Anklage gegen Premier erhoben

Foto: epa/Wael Hamzeh
Foto: epa/Wael Hamzeh

BEIRUT: Im August erschütterte die gewaltige Explosion im Hafen von Beirut den Libanon. Noch immer gibt es keine Gewissheit, wie es dazu kommen konnte. Jetzt richten sich die Vorwürfe gegen hochrangige Politiker.

Mehr als vier Monate nach der verheerenden Explosion im Hafen von Beirut hat ein libanesischer Ermittlungsrichter Anklage gegen den amtierenden Regierungschef Hassan Diab und drei Ex-Minister erhoben. Ihnen werde Fahrlässigkeit und Mitschuld an der großen Zahl der Opfer vorgeworfen, hieß es am Donnerstag aus Justizkreisen in der Hauptstadt. Die vier Beschuldigten sollen nächste Woche zu den Vorwürfen befragt werden. Danach fällt die Entscheidung, ob sie vor Gericht müssen. Diab zeigte sich in einer ersten Reaktion überrascht.

Bei der Explosion am 4. August waren mehr als 190 Menschen getötet und mehr als 6000 verletzt worden. Große Teile des Hafens sowie der umliegenden Wohngebiete wurden stark zerstört. Ausgelöst worden sein soll die Detonation durch große Mengen der hochexplosiven Chemikalie Ammoniumnitrat, die über Jahre ungesichert im Hafen gelagert worden waren.
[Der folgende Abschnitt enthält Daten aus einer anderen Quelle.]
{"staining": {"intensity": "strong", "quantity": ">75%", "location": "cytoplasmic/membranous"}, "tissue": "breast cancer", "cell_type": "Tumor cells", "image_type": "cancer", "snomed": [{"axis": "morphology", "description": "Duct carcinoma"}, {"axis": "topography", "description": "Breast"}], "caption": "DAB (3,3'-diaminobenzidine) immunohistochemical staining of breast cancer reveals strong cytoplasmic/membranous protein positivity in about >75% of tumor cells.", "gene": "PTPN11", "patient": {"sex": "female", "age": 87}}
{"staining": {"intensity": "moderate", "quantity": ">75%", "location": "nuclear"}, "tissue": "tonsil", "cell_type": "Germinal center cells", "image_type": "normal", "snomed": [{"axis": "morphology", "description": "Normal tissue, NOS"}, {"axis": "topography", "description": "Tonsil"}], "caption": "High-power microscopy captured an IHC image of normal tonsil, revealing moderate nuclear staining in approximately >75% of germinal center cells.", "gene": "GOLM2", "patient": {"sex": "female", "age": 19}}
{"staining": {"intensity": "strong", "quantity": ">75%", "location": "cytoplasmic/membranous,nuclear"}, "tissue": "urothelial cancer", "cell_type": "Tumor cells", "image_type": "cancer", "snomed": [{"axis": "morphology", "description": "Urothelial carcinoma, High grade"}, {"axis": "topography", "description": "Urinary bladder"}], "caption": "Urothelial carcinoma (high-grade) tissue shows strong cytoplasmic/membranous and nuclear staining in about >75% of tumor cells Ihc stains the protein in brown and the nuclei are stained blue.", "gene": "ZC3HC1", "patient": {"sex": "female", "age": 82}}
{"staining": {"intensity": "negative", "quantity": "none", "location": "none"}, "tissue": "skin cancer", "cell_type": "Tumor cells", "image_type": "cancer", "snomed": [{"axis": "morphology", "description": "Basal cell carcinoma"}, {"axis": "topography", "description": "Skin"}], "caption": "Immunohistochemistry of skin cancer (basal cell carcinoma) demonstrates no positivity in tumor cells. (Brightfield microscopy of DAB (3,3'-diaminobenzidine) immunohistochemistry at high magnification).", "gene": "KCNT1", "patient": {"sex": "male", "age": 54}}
Angehörige der Opfer und Kritiker beschuldigen die Regierung, davon gewusst, aber nichts unternommen zu haben. Zudem klagen sie, die Ermittlungen seien bisher weitestgehend ergebnislos geblieben.

Das Büro des Regierungschefs teilte in einer kurzen Erklärung mit, Diab habe ein «reines Gewissen». Er sei überzeugt, dass seine Hände sauber seien und er verantwortungsvoll gehandelt habe. Diab hatte erst sieben Monate vor der Explosion ein Kabinett bilden können.

Neben dem Premier wurde die Anklage auch gegen Ex-Finanzminister Ali Hassan Chalil sowie zwei ehemalige Minister für Öffentliche Arbeiten erhoben. Gegen den schiitischen Politiker Chalil hatten die USA im September Sanktionen erlassen. Sie werfen ihm vor, die eng mit dem Iran verbundene schiitische Hisbollah-Organisation zu unterstützen.

Der Ministerpräsident und seine Regierung hatten kurz nach der Explosion ihren Rücktritt erklärt und sind nur noch geschäftsführend im Amt. Dem mit der Regierungsbildung beauftragten Politiker Saad Hariri ist es bislang wegen interner Machtkämpfe zwischen den führenden Blöcken nicht gelungen, ein neues Kabinett zu bilden.

Der Libanon erlebt seit Monaten eine der schwersten Wirtschaftskrisen seiner Geschichte und braucht dringend ausländische Hilfe. Die Corona-Pandemie und die Explosion haben die Lage weiter verschärft. Große Teile der Bevölkerung sind in Armut abgerutscht.

Weil dem Land die Devisenvorräte ausgehen, will die Regierung Subventionen für Importgüter kürzen. Das libanesische Pfund hat in den vergangenen Monaten gegenüber dem US-Dollar mehr als 80 Prozent seines Wertes verloren. Die Inflation liegt nach Angaben des libanesischen Statistikamtes bei mehr als 130 Prozent. Beobachter warnen vor sozialen Unruhen, sollten Subventionen gekürzt werden.

Deutschland, Frankreich und andere europäische Staaten sind bereit, dem Libanon in der Krise zu helfen, verlangen aber als Bedingung weitgehende politische Reformen. Dazu zählt nicht zuletzt ein härteres Vorgehen gegen die weit verbreitete Korruption. Kritiker werfen der politischen Elite vor, sie habe das Land ausgebeutet und klammere sich an die Macht. Vor mehr als einem Jahr war eine Welle von Anti-Regierungsprotesten im Libanon ausgebrochen.